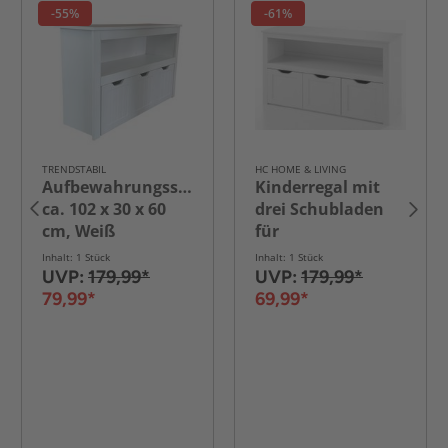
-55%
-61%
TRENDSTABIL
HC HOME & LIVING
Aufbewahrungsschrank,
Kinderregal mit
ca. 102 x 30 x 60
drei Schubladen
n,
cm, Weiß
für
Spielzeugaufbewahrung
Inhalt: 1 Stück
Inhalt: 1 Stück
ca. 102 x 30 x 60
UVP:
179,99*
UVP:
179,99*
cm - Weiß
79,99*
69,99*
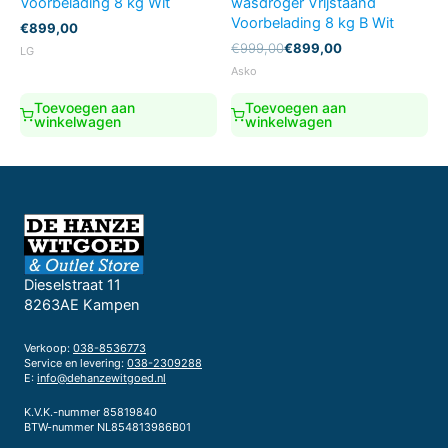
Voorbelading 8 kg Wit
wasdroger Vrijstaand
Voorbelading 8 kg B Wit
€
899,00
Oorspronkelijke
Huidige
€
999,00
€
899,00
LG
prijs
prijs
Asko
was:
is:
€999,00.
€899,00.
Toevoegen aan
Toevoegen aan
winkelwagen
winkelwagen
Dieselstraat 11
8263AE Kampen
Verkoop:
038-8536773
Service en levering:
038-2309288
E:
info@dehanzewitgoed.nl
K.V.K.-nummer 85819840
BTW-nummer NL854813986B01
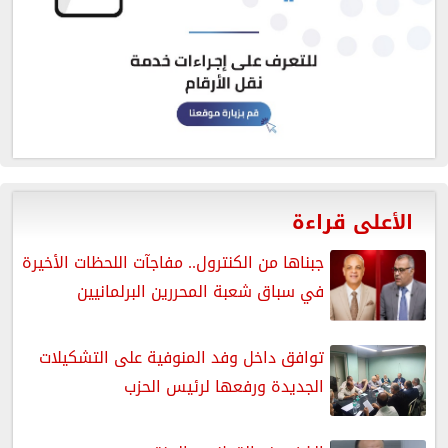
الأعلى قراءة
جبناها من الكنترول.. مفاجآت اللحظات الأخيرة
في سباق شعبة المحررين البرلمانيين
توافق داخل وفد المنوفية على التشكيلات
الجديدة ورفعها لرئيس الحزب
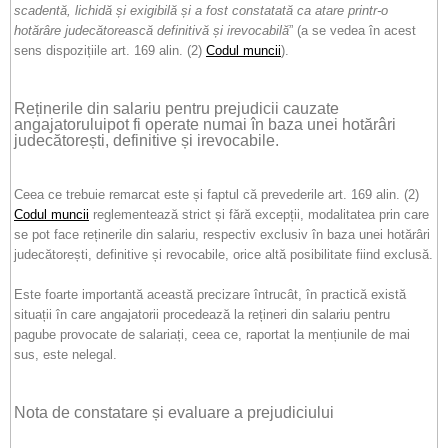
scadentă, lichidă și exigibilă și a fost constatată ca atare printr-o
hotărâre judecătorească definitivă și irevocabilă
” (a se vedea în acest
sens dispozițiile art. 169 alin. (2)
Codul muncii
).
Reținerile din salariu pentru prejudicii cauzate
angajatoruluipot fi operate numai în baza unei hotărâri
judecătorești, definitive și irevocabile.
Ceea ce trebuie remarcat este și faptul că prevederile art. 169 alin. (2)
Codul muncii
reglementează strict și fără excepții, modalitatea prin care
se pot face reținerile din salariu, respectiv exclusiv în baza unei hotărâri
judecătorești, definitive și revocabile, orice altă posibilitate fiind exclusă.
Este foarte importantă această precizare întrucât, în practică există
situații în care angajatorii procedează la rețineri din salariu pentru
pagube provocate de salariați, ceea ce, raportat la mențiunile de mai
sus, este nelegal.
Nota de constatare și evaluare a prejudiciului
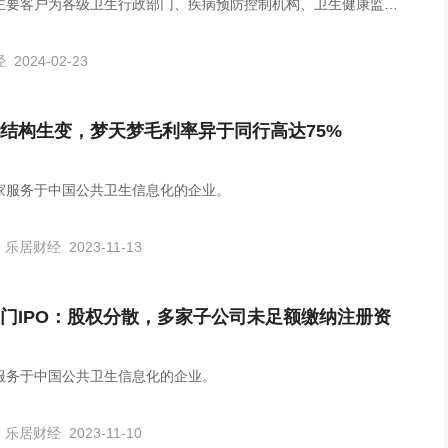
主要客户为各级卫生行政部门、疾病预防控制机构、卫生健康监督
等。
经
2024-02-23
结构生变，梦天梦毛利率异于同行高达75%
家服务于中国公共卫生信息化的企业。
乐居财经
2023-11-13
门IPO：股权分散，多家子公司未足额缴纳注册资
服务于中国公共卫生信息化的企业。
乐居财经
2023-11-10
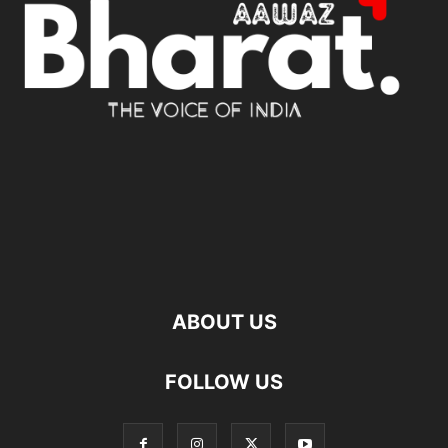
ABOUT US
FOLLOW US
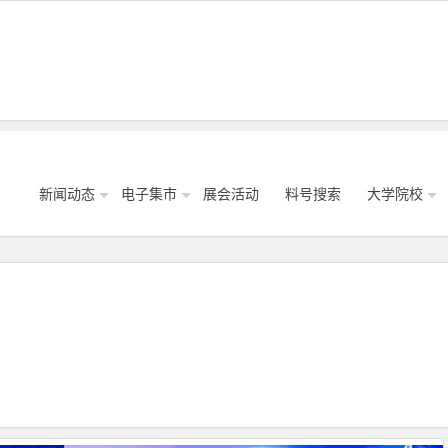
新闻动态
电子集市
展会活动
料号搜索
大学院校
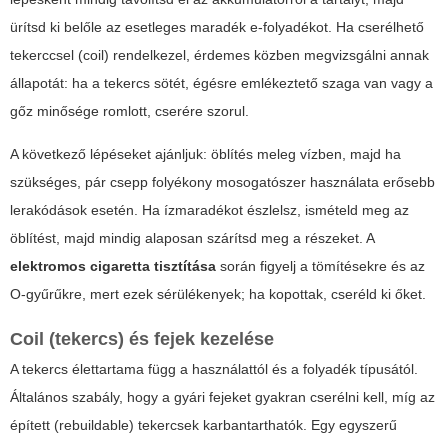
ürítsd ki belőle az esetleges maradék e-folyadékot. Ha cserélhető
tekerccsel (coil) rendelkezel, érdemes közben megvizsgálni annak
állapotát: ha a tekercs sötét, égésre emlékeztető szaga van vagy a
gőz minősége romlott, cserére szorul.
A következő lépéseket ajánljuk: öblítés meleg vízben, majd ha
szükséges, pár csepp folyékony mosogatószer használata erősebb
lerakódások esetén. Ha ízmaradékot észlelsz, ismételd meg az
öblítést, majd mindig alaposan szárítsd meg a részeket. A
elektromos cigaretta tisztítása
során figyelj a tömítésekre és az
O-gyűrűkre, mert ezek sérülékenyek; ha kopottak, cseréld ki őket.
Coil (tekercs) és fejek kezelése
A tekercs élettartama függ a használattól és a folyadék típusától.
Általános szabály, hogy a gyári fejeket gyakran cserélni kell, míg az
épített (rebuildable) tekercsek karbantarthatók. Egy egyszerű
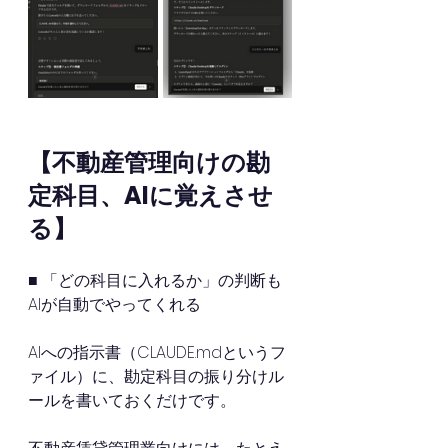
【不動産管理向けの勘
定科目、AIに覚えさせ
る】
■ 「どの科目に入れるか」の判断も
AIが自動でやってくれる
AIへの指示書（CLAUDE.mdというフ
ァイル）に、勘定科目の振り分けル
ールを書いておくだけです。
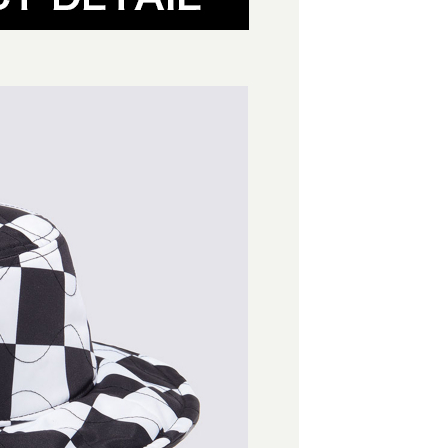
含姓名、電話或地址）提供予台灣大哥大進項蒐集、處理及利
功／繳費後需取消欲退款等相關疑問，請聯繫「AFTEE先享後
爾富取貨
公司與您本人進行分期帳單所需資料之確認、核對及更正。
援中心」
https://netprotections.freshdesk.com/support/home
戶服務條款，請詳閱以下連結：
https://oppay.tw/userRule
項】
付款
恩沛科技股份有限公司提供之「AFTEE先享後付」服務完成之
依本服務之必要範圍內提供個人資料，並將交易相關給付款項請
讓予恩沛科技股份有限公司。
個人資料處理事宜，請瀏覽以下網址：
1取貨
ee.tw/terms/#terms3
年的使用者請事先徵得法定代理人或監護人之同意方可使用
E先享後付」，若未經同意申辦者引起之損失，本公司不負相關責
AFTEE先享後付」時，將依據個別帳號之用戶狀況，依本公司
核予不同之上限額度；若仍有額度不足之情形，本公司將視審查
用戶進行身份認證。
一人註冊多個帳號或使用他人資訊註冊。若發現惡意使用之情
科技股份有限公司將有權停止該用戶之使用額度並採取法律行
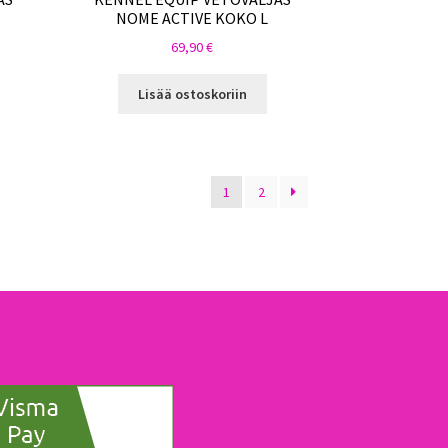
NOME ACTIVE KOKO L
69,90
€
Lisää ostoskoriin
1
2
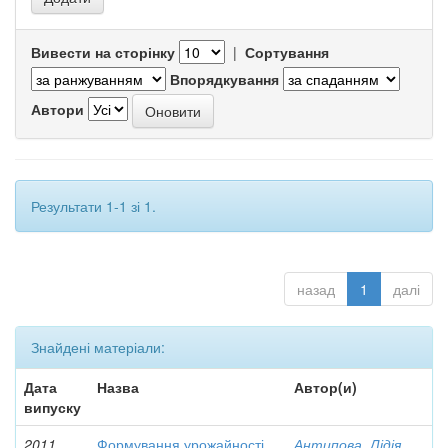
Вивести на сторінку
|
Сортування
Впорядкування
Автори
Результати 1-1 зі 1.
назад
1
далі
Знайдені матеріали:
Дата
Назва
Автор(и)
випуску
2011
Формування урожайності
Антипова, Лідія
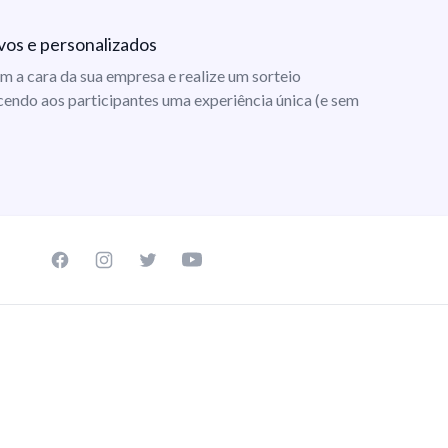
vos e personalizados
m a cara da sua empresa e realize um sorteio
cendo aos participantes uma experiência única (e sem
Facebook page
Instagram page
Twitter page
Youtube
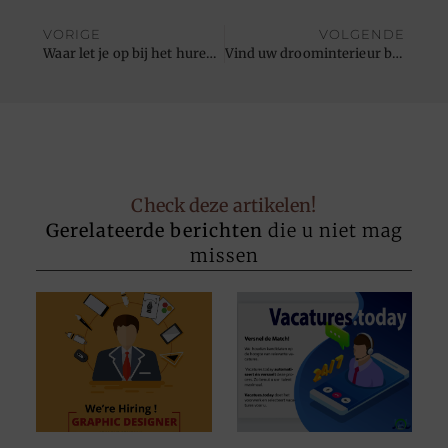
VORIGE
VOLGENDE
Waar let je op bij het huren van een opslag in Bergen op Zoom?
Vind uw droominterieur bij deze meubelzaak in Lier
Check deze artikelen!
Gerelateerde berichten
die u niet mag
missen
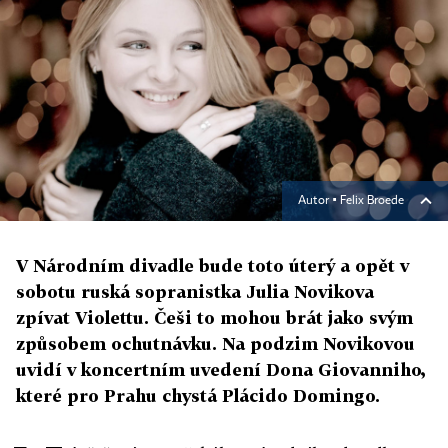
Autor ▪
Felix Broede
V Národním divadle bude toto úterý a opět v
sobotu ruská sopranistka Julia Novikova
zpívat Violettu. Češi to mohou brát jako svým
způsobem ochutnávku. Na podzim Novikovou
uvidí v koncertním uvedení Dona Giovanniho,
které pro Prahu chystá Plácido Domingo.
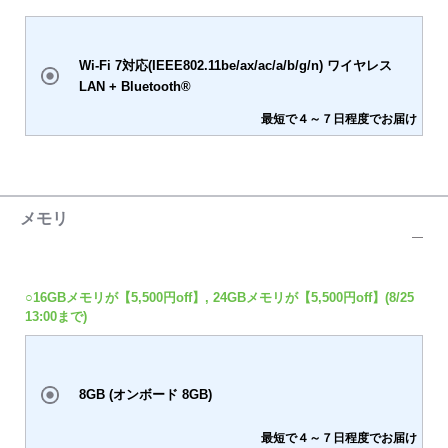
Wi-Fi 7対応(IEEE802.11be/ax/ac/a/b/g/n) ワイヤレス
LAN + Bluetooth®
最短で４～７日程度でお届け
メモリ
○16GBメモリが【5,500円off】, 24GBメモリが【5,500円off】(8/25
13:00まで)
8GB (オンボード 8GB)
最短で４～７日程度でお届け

________________________

EXERCISE BRIEF =>
Rewrite the listing above with "winkelwagen" changed to "winkelmandje" everywhere it occurs, leaving every other line as it is. Omit the pictures from your answer.

EXERCISE SOLUTION =>
-55%
-61%
TRENDSTABIL
HC HOME & LIVING
Aufbewahrungsschrank,
Kinderregal mit
ca. 102 x 30 x 60
drei Schubladen
n,
cm, Weiß
für
Spielzeugaufbewahrung
Inhalt: 1 Stück
Inhalt: 1 Stück
ca. 102 x 30 x 60
UVP:
179,99*
UVP:
179,99*
cm - Weiß
79,99*
69,99*
Voorbelading 8 kg Wit
wasdroger Vrijstaand
Voorbelading 8 kg B Wit
€
899,00
Oorspronkelijke
Huidige
€
999,00
€
899,00
LG
prijs
prijs
Asko
was:
is:
€999,00.
€899,00.
Toevoegen aan
Toevoegen aan
winkelmandje
winkelmandje
Dieselstraat 11
8263AE Kampen
Verkoop:
038-8536773
Service en levering:
038-2309288
E:
info@dehanzewitgoed.nl
K.V.K.-nummer 85819840
BTW-nummer NL854813986B01
الأعلى قراءة
جبناها من الكنترول.. مفاجآت اللحظات الأخيرة
في سباق شعبة المحررين البرلمانيين
توافق داخل وفد المنوفية على التشكيلات
الجديدة ورفعها لرئيس الحزب
scadentă, lichidă și exigibilă și a fost constatată ca atare printr-o
hotărâre judecătorească definitivă și irevocabilă
” (a se vedea în acest
sens dispozițiile art. 169 alin. (2)
Codul muncii
).
Reținerile din salariu pentru prejudicii cauzate
angajatoruluipot fi operate numai în baza unei hotărâri
judecătorești, definitive și irevocabile.
Ceea ce trebuie remarcat este și faptul că prevederile art. 169 alin. (2)
Codul muncii
reglementează strict și fără excepții, modalitatea prin care
se pot face reținerile din salariu, respectiv exclusiv în baza unei hotărâri
judecătorești, definitive și revocabile, orice altă posibilitate fiind exclusă.
Este foarte importantă această precizare întrucât, în practică există
situații în care angajatorii procedează la rețineri din salariu pentru
pagube provocate de salariați, ceea ce, raportat la mențiunile de mai
sus, este nelegal.
Nota de constatare și evaluare a prejudiciului
主要客户为各级卫生行政部门、疾病预防控制机构、卫生健康监督
等。
经
2024-02-23
结构生变，梦天梦毛利率异于同行高达75%
家服务于中国公共卫生信息化的企业。
乐居财经
2023-11-13
门IPO：股权分散，多家子公司未足额缴纳注册资
服务于中国公共卫生信息化的企业。
乐居财经
2023-11-10
ABOUT US
FOLLOW US
新闻动态
电子集市
展会活动
料号搜索
大学院校
ürítsd ki belőle az esetleges maradék e-folyadékot. Ha cserélhető
tekerccsel (coil) rendelkezel, érdemes közben megvizsgálni annak
állapotát: ha a tekercs sötét, égésre emlékeztető szaga van vagy a
gőz minősége romlott, cserére szorul.
A következő lépéseket ajánljuk: öblítés meleg vízben, majd ha
szükséges, pár csepp folyékony mosogatószer használata erősebb
lerakódások esetén. Ha ízmaradékot észlelsz, ismételd meg az
öblítést, majd mindig alaposan szárítsd meg a részeket. A
elektromos cigaretta tisztítása
során figyelj a tömítésekre és az
O-gyűrűkre, mert ezek sérülékenyek; ha kopottak, cseréld ki őket.
Coil (tekercs) és fejek kezelése
A tekercs élettartama függ a használattól és a folyadék típusától.
Általános szabály, hogy a gyári fejeket gyakran cserélni kell, míg az
épített (rebuildable) tekercsek karbantarthatók. Egy egyszerű
【不動産管理向けの勘
定科目、AIに覚えさせ
る】
■ 「どの科目に入れるか」の判断も
AIが自動でやってくれる
AIへの指示書（CLAUDE.mdというフ
ァイル）に、勘定科目の振り分けル
ールを書いておくだけです。
含姓名、電話或地址）提供予台灣大哥大進項蒐集、處理及利
功／繳費後需取消欲退款等相關疑問，請聯繫「AFTEE先享後
爾富取貨
公司與您本人進行分期帳單所需資料之確認、核對及更正。
援中心」
https://netprotections.freshdesk.com/support/home
戶服務條款，請詳閱以下連結：
https://oppay.tw/userRule
項】
付款
恩沛科技股份有限公司提供之「AFTEE先享後付」服務完成之
依本服務之必要範圍內提供個人資料，並將交易相關給付款項請
讓予恩沛科技股份有限公司。
個人資料處理事宜，請瀏覽以下網址：
1取貨
ee.tw/terms/#terms3
年的使用者請事先徵得法定代理人或監護人之同意方可使用
E先享後付」，若未經同意申辦者引起之損失，本公司不負相關責
AFTEE先享後付」時，將依據個別帳號之用戶狀況，依本公司
核予不同之上限額度；若仍有額度不足之情形，本公司將視審查
用戶進行身份認證。
一人註冊多個帳號或使用他人資訊註冊。若發現惡意使用之情
科技股份有限公司將有權停止該用戶之使用額度並採取法律行
NOME ACTIVE KOKO L
69,90
€
Lisää ostoskoriin
1
2
Вивести на сторінку
|
Сортування
Впорядкування
Автори
Результати 1-1 зі 1.
назад
1
далі
Знайдені матеріали:
Дата
Назва
Автор(и)
випуску
2011
Формування урожайності
Антипова, Лідія
vos e personalizados
m a cara da sua empresa e realize um sorteio
cendo aos participantes uma experiência única (e sem
Facebook page
Instagram page
Twitter page
Youtube
VORIGE
VOLGENDE
Waar let je op bij het huren van een opslag in Bergen op Zoom?
Vind uw droominterieur bij deze meubelzaak in Lier
Check deze artikelen!
Gerelateerde berichten
die u niet mag
missen
Autor ▪
Felix Broede
V Národním divadle bude toto úterý a opět v
sobotu ruská sopranistka Julia Novikova
zpívat Violettu. Češi to mohou brát jako svým
způsobem ochutnávku. Na podzim Novikovou
uvidí v koncertním uvedení Dona Giovanniho,
které pro Prahu chystá Plácido Domingo.
Wi-Fi 7対応(IEEE802.11be/ax/ac/a/b/g/n) ワイヤレス
LAN + Bluetooth®
最短で４～７日程度でお届け
メモリ
○16GBメモリが【5,500円off】, 24GBメモリが【5,500円off】(8/25
13:00まで)
8GB (オンボード 8GB)
最短で４～７日程度でお届け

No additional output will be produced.